---------- Records to use

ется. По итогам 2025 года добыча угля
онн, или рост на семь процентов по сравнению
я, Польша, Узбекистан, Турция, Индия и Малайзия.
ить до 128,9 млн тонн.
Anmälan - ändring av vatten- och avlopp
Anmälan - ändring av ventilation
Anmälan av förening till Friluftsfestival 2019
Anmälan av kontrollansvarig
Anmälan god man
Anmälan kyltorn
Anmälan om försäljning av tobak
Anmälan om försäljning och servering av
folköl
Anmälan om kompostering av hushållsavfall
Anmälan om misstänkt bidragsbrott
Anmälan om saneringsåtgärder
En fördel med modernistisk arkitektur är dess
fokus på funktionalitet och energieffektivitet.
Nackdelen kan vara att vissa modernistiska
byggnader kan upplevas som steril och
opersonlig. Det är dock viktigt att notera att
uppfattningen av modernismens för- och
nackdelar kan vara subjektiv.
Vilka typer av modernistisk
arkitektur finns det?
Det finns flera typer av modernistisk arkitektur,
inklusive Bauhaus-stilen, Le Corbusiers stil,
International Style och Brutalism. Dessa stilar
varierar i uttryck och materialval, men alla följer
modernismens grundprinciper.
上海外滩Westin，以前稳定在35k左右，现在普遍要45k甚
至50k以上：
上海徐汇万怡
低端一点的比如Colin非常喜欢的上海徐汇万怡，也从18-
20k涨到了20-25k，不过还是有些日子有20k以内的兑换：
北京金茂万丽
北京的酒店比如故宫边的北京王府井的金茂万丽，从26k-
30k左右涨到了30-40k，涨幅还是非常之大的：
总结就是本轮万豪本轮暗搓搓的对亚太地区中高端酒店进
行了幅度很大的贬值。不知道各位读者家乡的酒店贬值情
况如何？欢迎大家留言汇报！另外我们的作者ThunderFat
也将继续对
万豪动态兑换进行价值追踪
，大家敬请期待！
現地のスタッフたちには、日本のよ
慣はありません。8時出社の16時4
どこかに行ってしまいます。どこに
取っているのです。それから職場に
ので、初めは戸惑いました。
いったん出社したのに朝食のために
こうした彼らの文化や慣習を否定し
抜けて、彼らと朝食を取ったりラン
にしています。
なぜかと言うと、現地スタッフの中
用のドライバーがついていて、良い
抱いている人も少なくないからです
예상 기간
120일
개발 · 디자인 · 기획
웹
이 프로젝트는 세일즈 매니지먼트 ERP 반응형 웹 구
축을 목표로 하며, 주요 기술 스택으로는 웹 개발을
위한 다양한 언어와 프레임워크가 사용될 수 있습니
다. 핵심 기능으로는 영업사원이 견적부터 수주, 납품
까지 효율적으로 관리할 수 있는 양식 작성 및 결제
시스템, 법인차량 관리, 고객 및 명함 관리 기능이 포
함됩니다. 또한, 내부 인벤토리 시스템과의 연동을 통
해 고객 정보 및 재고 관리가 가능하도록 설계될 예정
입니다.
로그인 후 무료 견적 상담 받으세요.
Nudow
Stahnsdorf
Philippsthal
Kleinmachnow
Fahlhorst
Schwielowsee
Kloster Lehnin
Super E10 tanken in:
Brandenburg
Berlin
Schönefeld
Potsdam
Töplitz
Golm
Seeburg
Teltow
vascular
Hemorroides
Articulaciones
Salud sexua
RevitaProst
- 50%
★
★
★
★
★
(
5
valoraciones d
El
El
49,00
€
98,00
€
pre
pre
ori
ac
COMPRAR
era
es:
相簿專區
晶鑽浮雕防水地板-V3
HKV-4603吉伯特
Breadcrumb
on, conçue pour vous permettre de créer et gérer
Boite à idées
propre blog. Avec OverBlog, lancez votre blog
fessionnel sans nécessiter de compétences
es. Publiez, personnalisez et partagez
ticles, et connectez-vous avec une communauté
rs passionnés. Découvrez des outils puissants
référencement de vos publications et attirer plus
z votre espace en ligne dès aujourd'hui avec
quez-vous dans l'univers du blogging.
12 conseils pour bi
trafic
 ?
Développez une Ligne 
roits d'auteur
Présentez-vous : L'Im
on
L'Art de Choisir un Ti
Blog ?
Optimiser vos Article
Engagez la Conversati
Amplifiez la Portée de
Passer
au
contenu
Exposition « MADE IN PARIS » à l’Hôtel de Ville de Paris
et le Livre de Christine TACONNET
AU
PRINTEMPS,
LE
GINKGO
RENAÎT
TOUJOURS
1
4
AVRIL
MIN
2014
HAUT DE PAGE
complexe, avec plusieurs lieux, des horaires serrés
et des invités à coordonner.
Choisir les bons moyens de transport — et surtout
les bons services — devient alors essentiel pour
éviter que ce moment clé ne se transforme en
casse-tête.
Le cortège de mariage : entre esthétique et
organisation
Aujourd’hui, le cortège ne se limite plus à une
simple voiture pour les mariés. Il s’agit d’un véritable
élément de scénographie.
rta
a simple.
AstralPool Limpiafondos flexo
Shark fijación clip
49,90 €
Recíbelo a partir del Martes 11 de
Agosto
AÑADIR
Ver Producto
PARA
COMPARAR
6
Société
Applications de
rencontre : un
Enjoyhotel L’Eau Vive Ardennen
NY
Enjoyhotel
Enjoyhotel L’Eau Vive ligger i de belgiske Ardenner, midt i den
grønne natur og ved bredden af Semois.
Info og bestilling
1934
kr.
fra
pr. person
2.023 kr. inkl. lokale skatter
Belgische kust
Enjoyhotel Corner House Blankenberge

--------------------

- _Exercise requirements_
Reproduce, please, every line of the records above without alteration.

- _Task answer_
ется. По итогам 2025 года добыча угля
онн, или рост на семь процентов по сравнению
я, Польша, Узбекистан, Турция, Индия и Малайзия.
ить до 128,9 млн тонн.
Anmälan - ändring av vatten- och avlopp
Anmälan - ändring av ventilation
Anmälan av förening till Friluftsfestival 2019
Anmälan av kontrollansvarig
Anmälan god man
Anmälan kyltorn
Anmälan om försäljning av tobak
Anmälan om försäljning och servering av
folköl
Anmälan om kompostering av hushållsavfall
Anmälan om misstänkt bidragsbrott
Anmälan om saneringsåtgärder
En fördel med modernistisk arkitektur är dess
fokus på funktionalitet och energieffektivitet.
Nackdelen kan vara att vissa modernistiska
byggnader kan upplevas som steril och
opersonlig. Det är dock viktigt att notera att
uppfattningen av modernismens för- och
nackdelar kan vara subjektiv.
Vilka typer av modernistisk
arkitektur finns det?
Det finns flera typer av modernistisk arkitektur,
inklusive Bauhaus-stilen, Le Corbusiers stil,
International Style och Brutalism. Dessa stilar
varierar i uttryck och materialval, men alla följer
modernismens grundprinciper.
上海外滩Westin，以前稳定在35k左右，现在普遍要45k甚
至50k以上：
上海徐汇万怡
低端一点的比如Colin非常喜欢的上海徐汇万怡，也从18-
20k涨到了20-25k，不过还是有些日子有20k以内的兑换：
北京金茂万丽
北京的酒店比如故宫边的北京王府井的金茂万丽，从26k-
30k左右涨到了30-40k，涨幅还是非常之大的：
总结就是本轮万豪本轮暗搓搓的对亚太地区中高端酒店进
行了幅度很大的贬值。不知道各位读者家乡的酒店贬值情
况如何？欢迎大家留言汇报！另外我们的作者ThunderFat
也将继续对
万豪动态兑换进行价值追踪
，大家敬请期待！
現地のスタッフたちには、日本のよ
慣はありません。8時出社の16時4
どこかに行ってしまいます。どこに
取っているのです。それから職場に
ので、初めは戸惑いました。
いったん出社したのに朝食のために
こうした彼らの文化や慣習を否定し
抜けて、彼らと朝食を取ったりラン
にしています。
なぜかと言うと、現地スタッフの中
用のドライバーがついていて、良い
抱いている人も少なくないからです
예상 기간
120일
개발 · 디자인 · 기획
웹
이 프로젝트는 세일즈 매니지먼트 ERP 반응형 웹 구
축을 목표로 하며, 주요 기술 스택으로는 웹 개발을
위한 다양한 언어와 프레임워크가 사용될 수 있습니
다. 핵심 기능으로는 영업사원이 견적부터 수주, 납품
까지 효율적으로 관리할 수 있는 양식 작성 및 결제
시스템, 법인차량 관리, 고객 및 명함 관리 기능이 포
함됩니다. 또한, 내부 인벤토리 시스템과의 연동을 통
해 고객 정보 및 재고 관리가 가능하도록 설계될 예정
입니다.
로그인 후 무료 견적 상담 받으세요.
Nudow
Stahnsdorf
Philippsthal
Kleinmachnow
Fahlhorst
Schwielowsee
Kloster Lehnin
Super E10 tanken in:
Brandenburg
Berlin
Schönefeld
Potsdam
Töplitz
Golm
Seeburg
Teltow
vascular
Hemorroides
Articulaciones
Salud sexua
RevitaProst
- 50%
★
★
★
★
★
(
5
valoraciones d
El
El
49,00
€
98,00
€
pre
pre
ori
ac
COMPRAR
era
es:
相簿專區
晶鑽浮雕防水地板-V3
HKV-4603吉伯特
Breadcrumb
on, conçue pour vous permettre de créer et gérer
Boite à idées
propre blog. Avec OverBlog, lancez votre blog
fessionnel sans nécessiter de compétences
es. Publiez, personnalisez et partagez
ticles, et connectez-vous avec une communauté
rs passionnés. Découvrez des outils puissants
référencement de vos publications et attirer plus
z votre espace en ligne dès aujourd'hui avec
quez-vous dans l'univers du blogging.
12 conseils pour bi
trafic
 ?
Développez une Ligne 
roits d'auteur
Présentez-vous : L'Im
on
L'Art de Choisir un Ti
Blog ?
Optimiser vos Article
Engagez la Conversati
Amplifiez la Portée de
Passer
au
contenu
Exposition « MADE IN PARIS » à l’Hôtel de Ville de Paris
et le Livre de Christine TACONNET
AU
PRINTEMPS,
LE
GINKGO
RENAÎT
TOUJOURS
1
4
AVRIL
MIN
2014
HAUT DE PAGE
complexe, avec plusieurs lieux, des horaires serrés
et des invités à coordonner.
Choisir les bons moyens de transport — et surtout
les bons services — devient alors essentiel pour
éviter que ce moment clé ne se transforme en
casse-tête.
Le cortège de mariage : entre esthétique et
organisation
Aujourd’hui, le cortège ne se limite plus à une
simple voiture pour les mariés. Il s’agit d’un véritable
élément de scénographie.
rta
a simple.
AstralPool Limpiafondos flexo
Shark fijación clip
49,90 €
Recíbelo a partir del Martes 11 de
Agosto
AÑADIR
Ver Producto
PARA
COMPARAR
6
Société
Applications de
rencontre : un
Enjoyhotel L’Eau Vive Ardennen
NY
Enjoyhotel
Enjoyhotel L’Eau Vive ligger i de belgiske Ardenner, midt i den
grønne natur og ved bredden af Semois.
Info og bestilling
1934
kr.
fra
pr. person
2.023 kr. inkl. lokale skatter
Belgische kust
Enjoyhotel Corner House Blankenberge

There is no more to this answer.